**DOCUMENT PASSAGE**:
Given “the dominant political bias of most of the people who were making policy,” the 1979 position statement “was passed almost by reflex and not [with] much thought,” Glasser says. “The policy really was not as complicated as it should have been.” At the Founding, he notes, the militia consisted of people who brought their own guns, so in that sense the Second Amendment protected an individual right, albeit one that Glasser views as obsolete given the transformation of the militia into a National Guard that is subject to federal as well as state control.

The 1979 position statement nevertheless conceded that gun control might implicate ACLU concerns unrelated to the Second Amendment. “Particular federal or state laws…may raise civil liberties questions,” it said. “For example, the enforcement process of systems of licensing, registration, or prohibition may threaten extensive invasions of privacy as owners are required to disclose details of ownership and information about their personal history, views, and associations. Furthermore, police enforcement of such schemes may encourage entrapment, illegal searches and other means which violate civil liberties.”

‘They Just Didn’t Want To Go There’

Wendy Kaminer, a lawyer who served on the ACLU of Massachusetts board from the early 1990s to 2009 and on the national board from 1999 to 2006, can testify to the organization’s leeriness of the Second Amendment. In the 1990s, she says, “I got interested in Second Amendment rights partly out of my contrarian impulses, because liberals were so uniformly opposed to them.” She found that “the ACLU was not willing to touch Second Amendment rights.”

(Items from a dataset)

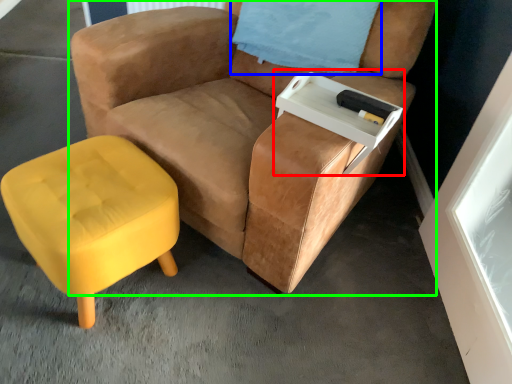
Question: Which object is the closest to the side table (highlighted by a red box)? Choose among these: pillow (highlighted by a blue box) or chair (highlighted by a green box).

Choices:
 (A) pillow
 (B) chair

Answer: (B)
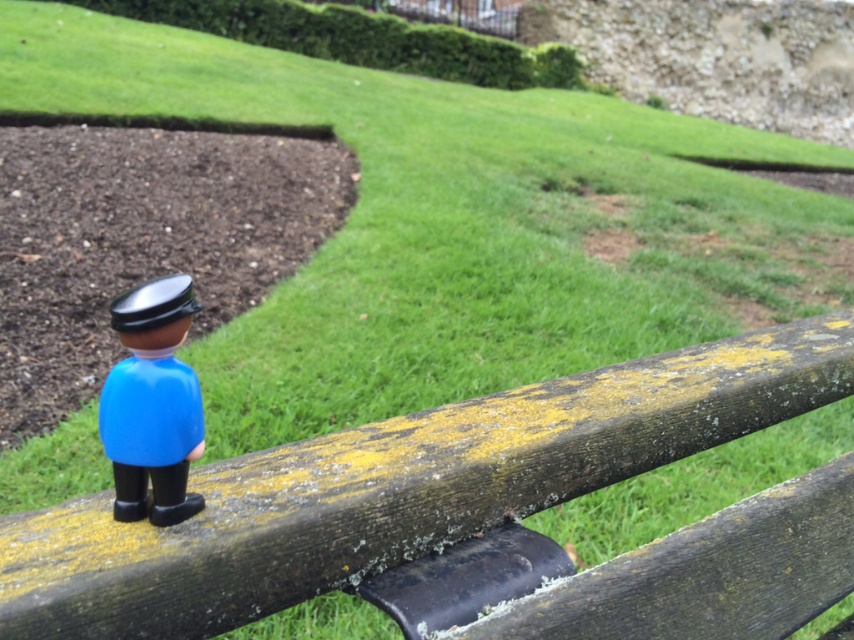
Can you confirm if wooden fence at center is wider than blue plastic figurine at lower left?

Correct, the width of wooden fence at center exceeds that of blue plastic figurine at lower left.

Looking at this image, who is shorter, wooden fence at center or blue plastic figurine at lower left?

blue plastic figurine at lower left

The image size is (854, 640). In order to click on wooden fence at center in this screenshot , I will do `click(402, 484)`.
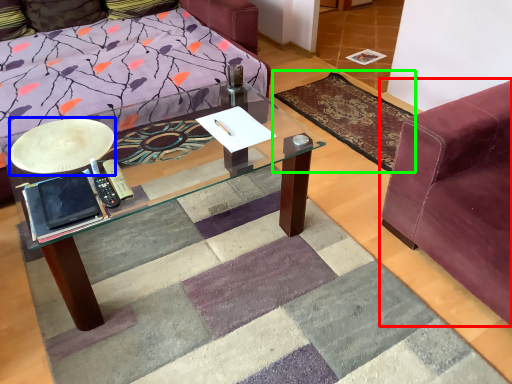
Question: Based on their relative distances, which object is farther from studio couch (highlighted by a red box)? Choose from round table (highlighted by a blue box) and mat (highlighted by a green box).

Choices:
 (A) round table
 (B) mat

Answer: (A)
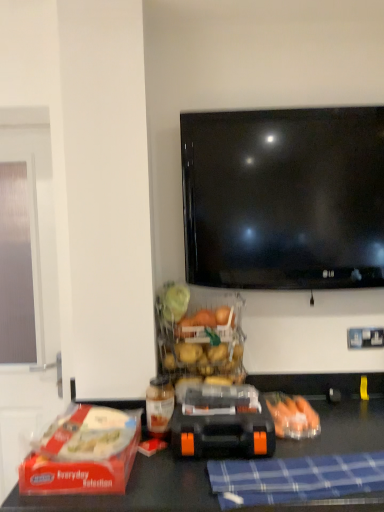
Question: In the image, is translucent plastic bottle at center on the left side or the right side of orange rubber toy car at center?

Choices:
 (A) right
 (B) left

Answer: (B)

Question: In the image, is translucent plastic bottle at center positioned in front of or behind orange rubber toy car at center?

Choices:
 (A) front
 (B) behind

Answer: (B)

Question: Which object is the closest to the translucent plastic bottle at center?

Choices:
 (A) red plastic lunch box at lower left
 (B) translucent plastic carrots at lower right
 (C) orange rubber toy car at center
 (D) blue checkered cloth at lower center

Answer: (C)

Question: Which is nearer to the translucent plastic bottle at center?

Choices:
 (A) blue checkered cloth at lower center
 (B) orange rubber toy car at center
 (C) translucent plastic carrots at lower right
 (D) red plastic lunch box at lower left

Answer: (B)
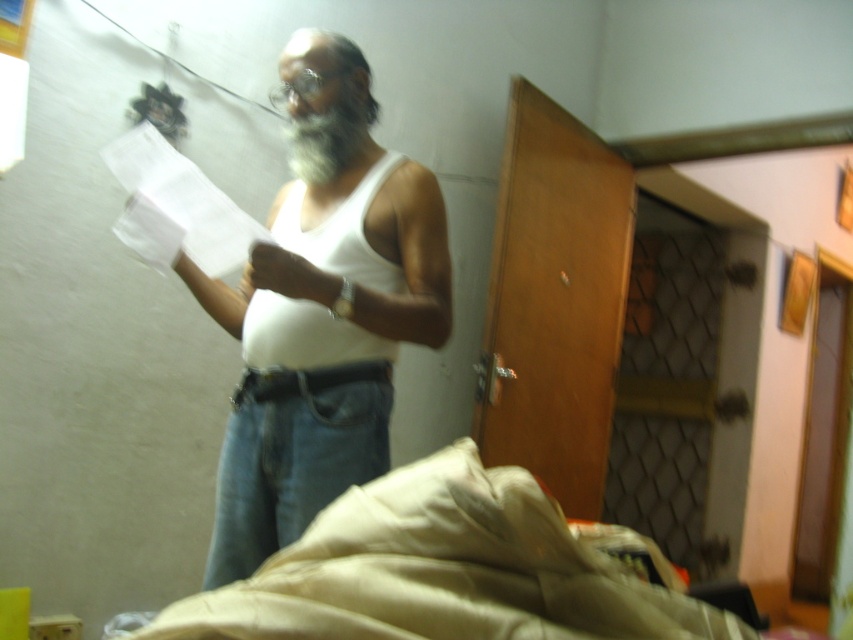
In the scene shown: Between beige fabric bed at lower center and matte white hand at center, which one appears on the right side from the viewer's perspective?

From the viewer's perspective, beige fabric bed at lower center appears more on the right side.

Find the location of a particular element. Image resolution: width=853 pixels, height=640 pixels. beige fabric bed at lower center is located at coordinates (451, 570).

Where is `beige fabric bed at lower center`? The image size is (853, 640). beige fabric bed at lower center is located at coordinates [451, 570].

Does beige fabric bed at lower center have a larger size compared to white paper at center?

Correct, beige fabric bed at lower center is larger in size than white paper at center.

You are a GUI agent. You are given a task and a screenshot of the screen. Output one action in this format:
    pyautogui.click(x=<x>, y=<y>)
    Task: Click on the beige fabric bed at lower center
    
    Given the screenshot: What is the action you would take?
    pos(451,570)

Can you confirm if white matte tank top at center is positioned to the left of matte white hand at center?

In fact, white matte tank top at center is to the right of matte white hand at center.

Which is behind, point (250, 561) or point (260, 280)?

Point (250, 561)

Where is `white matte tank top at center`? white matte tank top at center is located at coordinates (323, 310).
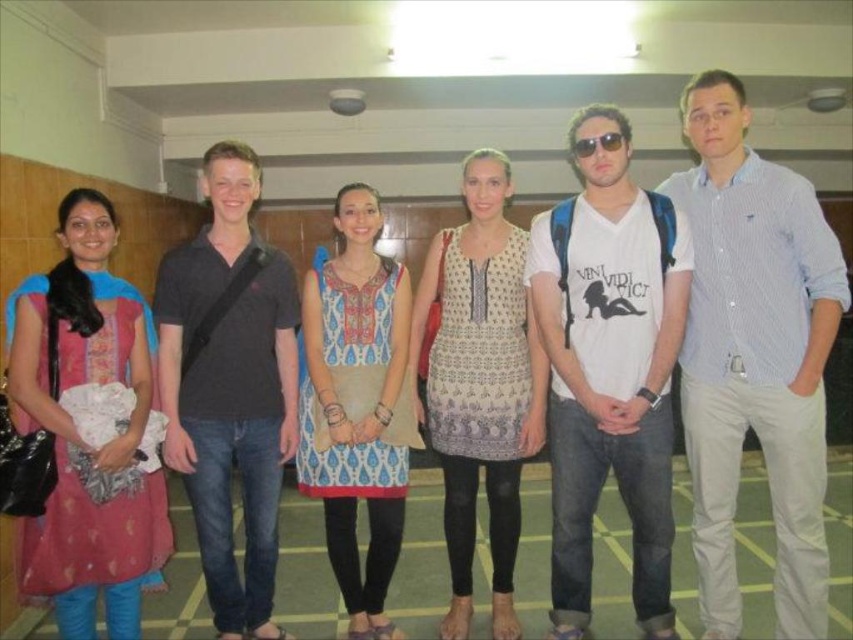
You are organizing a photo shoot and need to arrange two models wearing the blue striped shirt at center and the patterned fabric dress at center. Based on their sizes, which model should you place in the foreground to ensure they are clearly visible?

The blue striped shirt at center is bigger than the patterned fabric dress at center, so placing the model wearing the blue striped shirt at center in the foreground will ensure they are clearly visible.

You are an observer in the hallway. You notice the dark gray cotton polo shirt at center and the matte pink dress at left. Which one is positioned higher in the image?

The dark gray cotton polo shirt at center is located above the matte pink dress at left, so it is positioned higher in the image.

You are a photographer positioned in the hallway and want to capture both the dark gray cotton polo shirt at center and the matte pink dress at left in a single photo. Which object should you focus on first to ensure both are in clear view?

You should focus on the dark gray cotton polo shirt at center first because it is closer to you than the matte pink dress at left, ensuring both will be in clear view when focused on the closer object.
* * *
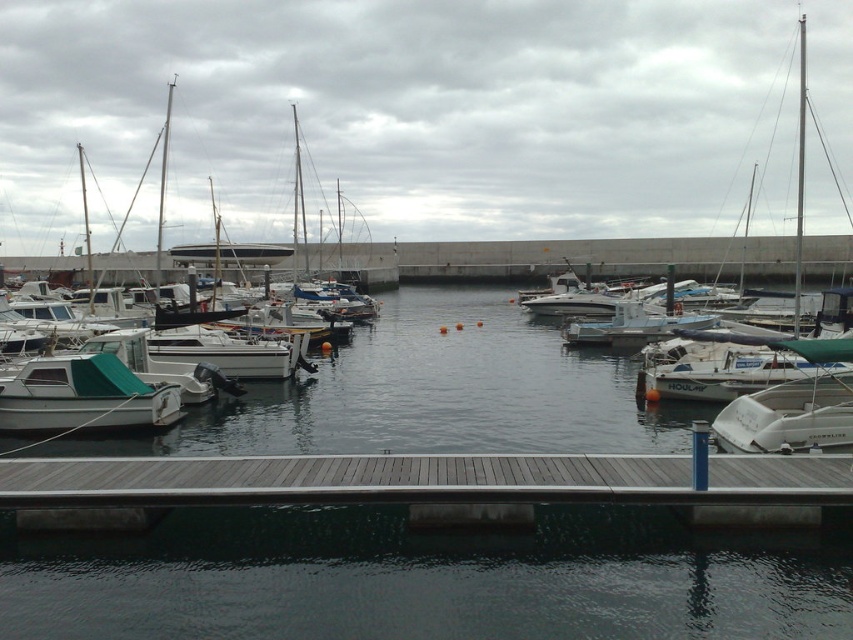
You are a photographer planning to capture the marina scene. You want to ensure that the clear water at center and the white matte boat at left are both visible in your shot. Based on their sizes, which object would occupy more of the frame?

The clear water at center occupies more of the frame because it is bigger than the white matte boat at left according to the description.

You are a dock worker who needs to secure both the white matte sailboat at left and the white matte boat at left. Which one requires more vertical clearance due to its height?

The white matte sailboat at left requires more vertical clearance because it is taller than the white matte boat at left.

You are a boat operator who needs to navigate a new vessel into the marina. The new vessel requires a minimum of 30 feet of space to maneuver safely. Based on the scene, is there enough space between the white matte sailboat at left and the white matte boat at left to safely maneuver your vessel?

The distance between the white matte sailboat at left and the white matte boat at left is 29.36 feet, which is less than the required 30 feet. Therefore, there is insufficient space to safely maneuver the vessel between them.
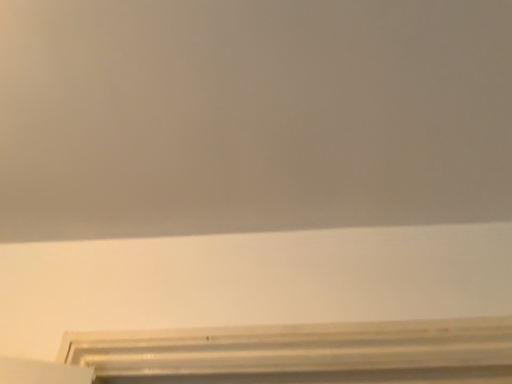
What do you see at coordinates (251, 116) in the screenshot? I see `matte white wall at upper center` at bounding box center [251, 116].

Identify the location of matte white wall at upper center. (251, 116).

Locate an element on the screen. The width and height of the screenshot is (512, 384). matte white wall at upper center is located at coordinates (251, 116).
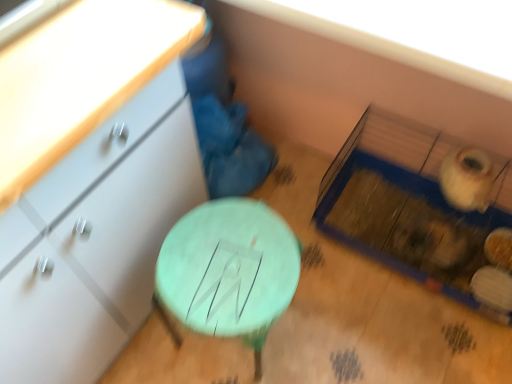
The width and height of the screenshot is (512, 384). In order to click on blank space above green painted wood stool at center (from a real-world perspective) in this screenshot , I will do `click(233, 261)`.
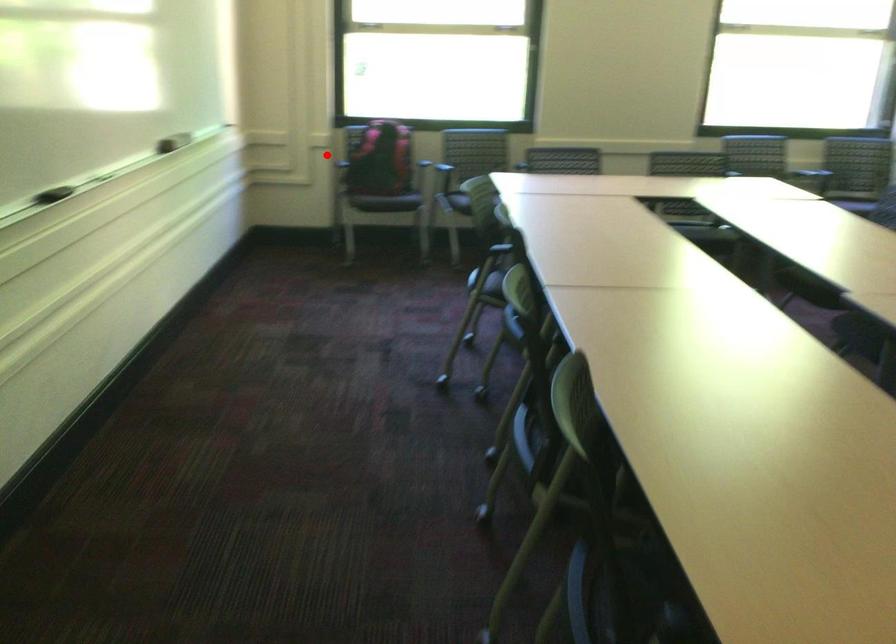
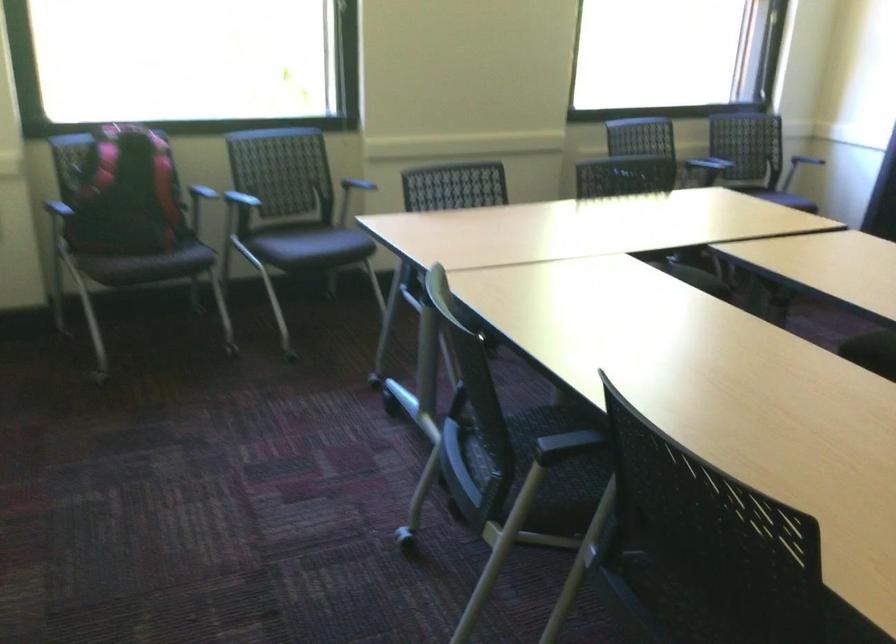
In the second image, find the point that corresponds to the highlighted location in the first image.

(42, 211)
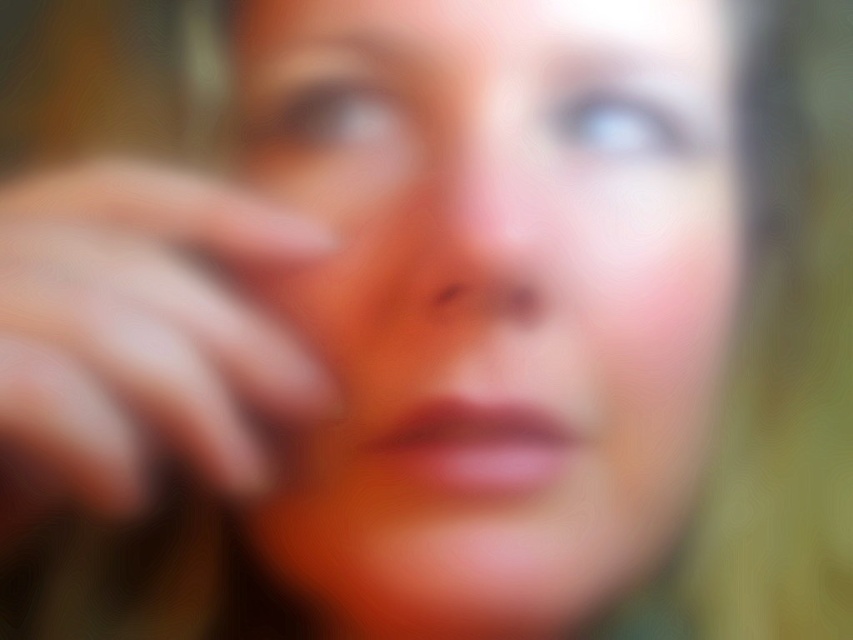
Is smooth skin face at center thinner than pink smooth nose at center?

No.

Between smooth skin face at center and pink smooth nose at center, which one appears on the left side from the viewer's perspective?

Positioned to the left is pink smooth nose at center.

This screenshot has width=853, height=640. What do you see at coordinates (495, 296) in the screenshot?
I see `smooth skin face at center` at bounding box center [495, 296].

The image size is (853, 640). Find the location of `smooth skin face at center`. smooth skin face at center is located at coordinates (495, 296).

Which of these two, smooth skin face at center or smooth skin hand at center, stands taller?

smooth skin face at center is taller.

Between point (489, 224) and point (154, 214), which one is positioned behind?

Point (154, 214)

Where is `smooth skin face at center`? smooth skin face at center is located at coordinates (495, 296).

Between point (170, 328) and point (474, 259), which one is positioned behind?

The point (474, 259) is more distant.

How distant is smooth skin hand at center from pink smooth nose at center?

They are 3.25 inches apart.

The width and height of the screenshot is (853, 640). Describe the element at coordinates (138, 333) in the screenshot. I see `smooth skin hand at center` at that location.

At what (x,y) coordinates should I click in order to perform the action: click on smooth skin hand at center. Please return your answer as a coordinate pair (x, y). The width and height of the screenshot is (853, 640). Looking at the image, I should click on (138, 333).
* * *
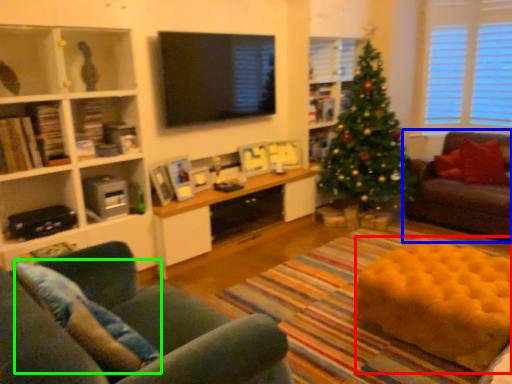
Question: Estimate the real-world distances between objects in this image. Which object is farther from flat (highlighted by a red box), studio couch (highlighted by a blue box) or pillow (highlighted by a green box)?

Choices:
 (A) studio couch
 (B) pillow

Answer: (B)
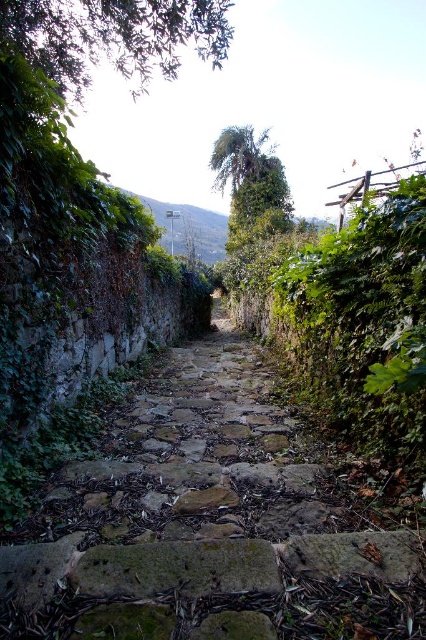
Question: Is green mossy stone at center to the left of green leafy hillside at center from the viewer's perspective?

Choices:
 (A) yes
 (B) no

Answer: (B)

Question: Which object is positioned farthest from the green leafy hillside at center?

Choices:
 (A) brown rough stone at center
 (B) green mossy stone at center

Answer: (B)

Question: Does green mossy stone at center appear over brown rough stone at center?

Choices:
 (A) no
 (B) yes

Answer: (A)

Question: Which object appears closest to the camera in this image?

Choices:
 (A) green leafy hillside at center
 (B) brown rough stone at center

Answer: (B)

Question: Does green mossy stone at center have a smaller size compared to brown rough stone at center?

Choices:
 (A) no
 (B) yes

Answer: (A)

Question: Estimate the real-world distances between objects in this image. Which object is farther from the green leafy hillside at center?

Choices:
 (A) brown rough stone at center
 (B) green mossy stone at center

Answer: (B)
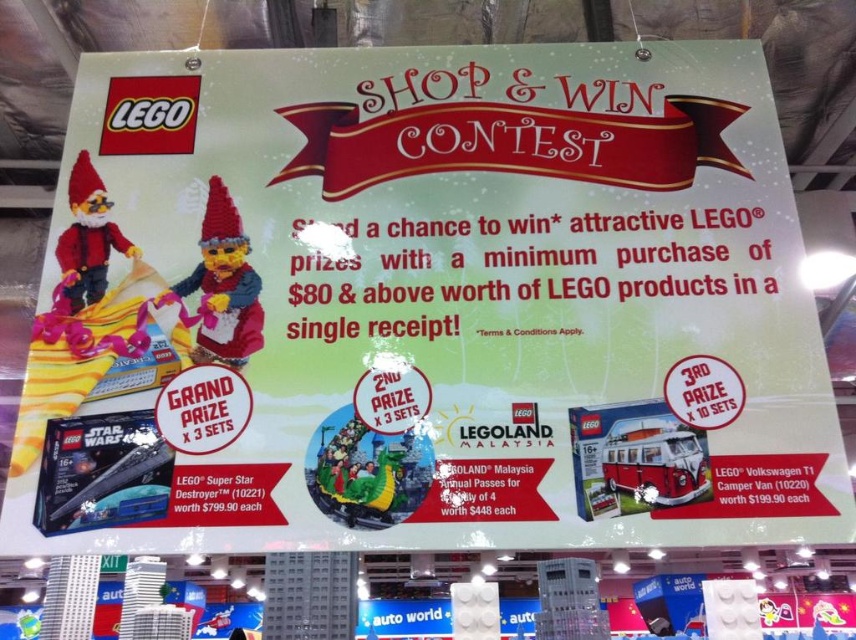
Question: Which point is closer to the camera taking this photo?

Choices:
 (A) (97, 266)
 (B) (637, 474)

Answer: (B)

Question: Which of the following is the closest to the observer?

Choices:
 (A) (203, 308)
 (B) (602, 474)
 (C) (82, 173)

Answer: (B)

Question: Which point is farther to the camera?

**PROBLEMS TO WORK ON**:
A. In the passage on the ACLU and the Second Amendment, during which years did Wendy Kaminer serve on the ACLU's national board?
B. Do these statements agree with the passage on the ACLU and the Second Amendment? Answer yes or no for each, quoting the deciding words. (i) The 1979 position statement warned that enforcing licensing systems could threaten privacy. (ii) Glasser regards the individual right protected at the Founding as still relevant today. (iii) Kaminer found the ACLU eager to take up Second Amendment rights.
None of this material is needed here.

**ANSWERS IN ORDER**:
A. From 1999 to 2006.

B.
(i) Yes: "the enforcement process of systems of licensing, registration, or prohibition may threaten extensive invasions of privacy"
(ii) No: "one that Glasser views as obsolete"
(iii) No: "the ACLU was not willing to touch Second Amendment rights"